RNC Plays Catch-Up On Data, Ground Game
After getting walloped by President Barack Obama's vaunted targeting and turnout operation in 2012, the Republican National Committee promised to make both a priority for the next election cycle. With more field staffers across the country and a newer and more sophisticated data operation, the RNC says it can now target voters with more customized messages when Republican volunteers call them and knock on their doors.
At a briefing last week, RNC Chief of Staff Mike Shields says the party has "concluded" that "building out data and tech and putting a robust ground game together is really what the RNC does best and what we need to be very, very good at. It's also something that we knew the other side had done better than us in recent years."
After the Obama campaign won widespread praise for a sophisticated data operation that helped to pinpoint the issues voters cared about and turn those voters out on Election Day, the RNC hired a dedicated staff to build a system that will collate information on Republican voters and help campaigns and state parties use what canvassers going to door-to-door and phone banks can learn.
At the briefing, embargoed until the group's spring meeting begins today in Memphis, the RNC showed off a "permanent ground game," according to Shields - which the RNC is calling "V365."
"The RNC data is sound, robust, and getting better," he told reporters. "How we share it needs to improve."

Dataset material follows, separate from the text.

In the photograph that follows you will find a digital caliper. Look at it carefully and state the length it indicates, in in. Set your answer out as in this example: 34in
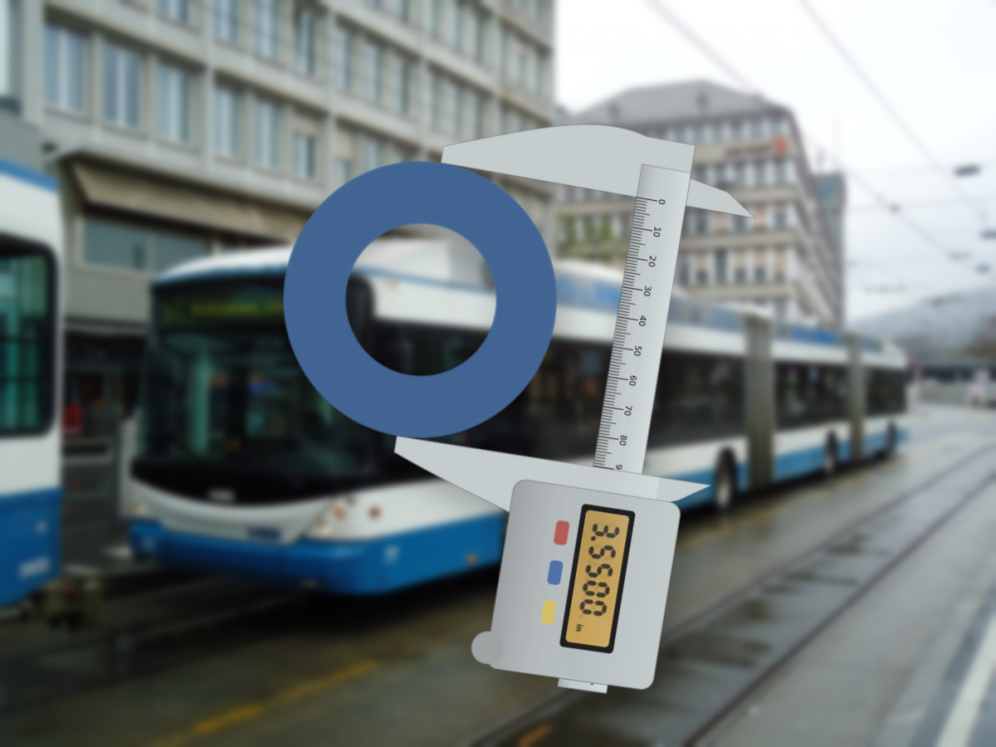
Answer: 3.5500in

One of the ways the committee will share what they say is the "best most comprehensive Republican data file in history," containing 190 million active US voters, is a new dashboard or "control panel" - an interface for data on voters that gets input by the canvassers and is fed instantly into a centralized database. The new site, which state parties can access, and which Republican campaigns will also use in general elections this fall, surfaces that voter-file data for targeting individual voters and for broader analysis of what issues voters care about.
The dashboard is tied to a free app that Republican volunteers can download on their smartphones, which will bring up exact questions to ask potential voters. Canvassers can also input information - such as if the person has moved, if their names have changed, if they already have a yard sign up and for whom, among countless other examples. If the family is Spanish-speaking, or another language, canvassers can then make sure someone who speaks their language knocks on their door, as opposed to an unsuccessful phone call.

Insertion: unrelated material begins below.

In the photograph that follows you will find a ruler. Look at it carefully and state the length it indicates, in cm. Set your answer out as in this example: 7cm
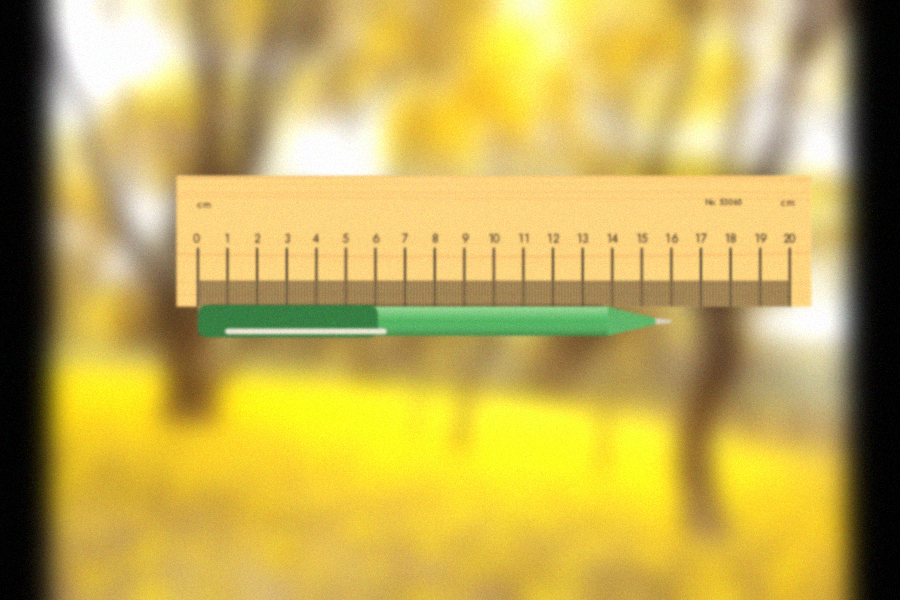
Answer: 16cm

The RNC debuted the slick new web interface, which they believe will revolutionize get-out-the-vote efforts, testing it during Chris Christie's successful re-election in New Jersey and using it for the first time during the special election in Florida's 13th district in March, which they also won in a much tighter race.
"It was being utilized every single day," Shields said. "We were able to direct our resources using these voter scores."

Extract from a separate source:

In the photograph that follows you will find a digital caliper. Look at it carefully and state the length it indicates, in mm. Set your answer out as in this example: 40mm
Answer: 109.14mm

Campaign technology firms have debuted, and campaigns have used similar technology before, but in its effort to catch up to Democratic campaigns, the RNC has now launched its own version on a broad scale. The smartphone app will have a map, and after a user logs in he or she will be able to access it, click on a house and a series of questions will pop up. Canvassers can input answers, hit send, and send the results to the RNC's database instantly. An RNC official noted that going door-to-door is the "best information you can get."
In the past, campaigns have used similar technology to map canvassing routes, call up door-knocking scripts, and record answers to scripted questions. In the 2004 election cycle, for instance, Democratic groups aided their canvassing efforts with Palm Pilots.
"We now have our field staff gathering information from the voters in real-time, sending it back to the RNC and the campaigns will benefit from it directly," Shields said, adding that "instead of buying something and hoping it works" as they have in the past they are building it and getting "feedback" from state parties in all 50 states who are trying it out right now.
"It is a different testing sort of mentality and culture at the Republican Party that we had not had before," he said.
Shields said that the app when used in FL-13 made it possible for them to "predict how many Republicans were going to show up and vote and they were 425 off out of 89,000 people who voted."
"This was us beating them at their own game and having the ability to do that," Shields added. "It wasn't just a test, this was live fire."
The RNC also stressed their year-round campaign structure now in place, with 193 field staff nationwide and more than 14,000 volunteer precinct leaders.
Chris McNulty, the RNC's political director, said they have also organized on 349 college campuses nationwide and instead of what they have done traditionally and gotten college students to come off campus to phone bank they are now going to have them organize on campus, recruiting 122 campus captains already.
The RNC's spring meeting in Memphis this week will include talking to state committee members and party chairs about their tech upgrade, as well as their staffing nationwide ahead of both the 2014 and 2016 elections.
Despite big gains in 2008 and 2012, Democrats say they are also improving on the technology front. Earlier this year the Democratic National Committee unveiled Project Ivy, which they say is the fourth iteration of the DNC's investment in technology and data over the last ten years. Michael Czin, DNC press secretary says "the goal" of that program is to take that "data and all the information from the Obama campaign" as well as the tools they used and make it "applicable and scalable to races of all sizes" and "campaigns up and down the ballot will have many of the same resources the Obama campaign pioneered in 2012."
As for the RNC, Czin they are "still trying to reverse engineer what we did two years ago. They are making big investments but they won't figure it out for a couple more years still."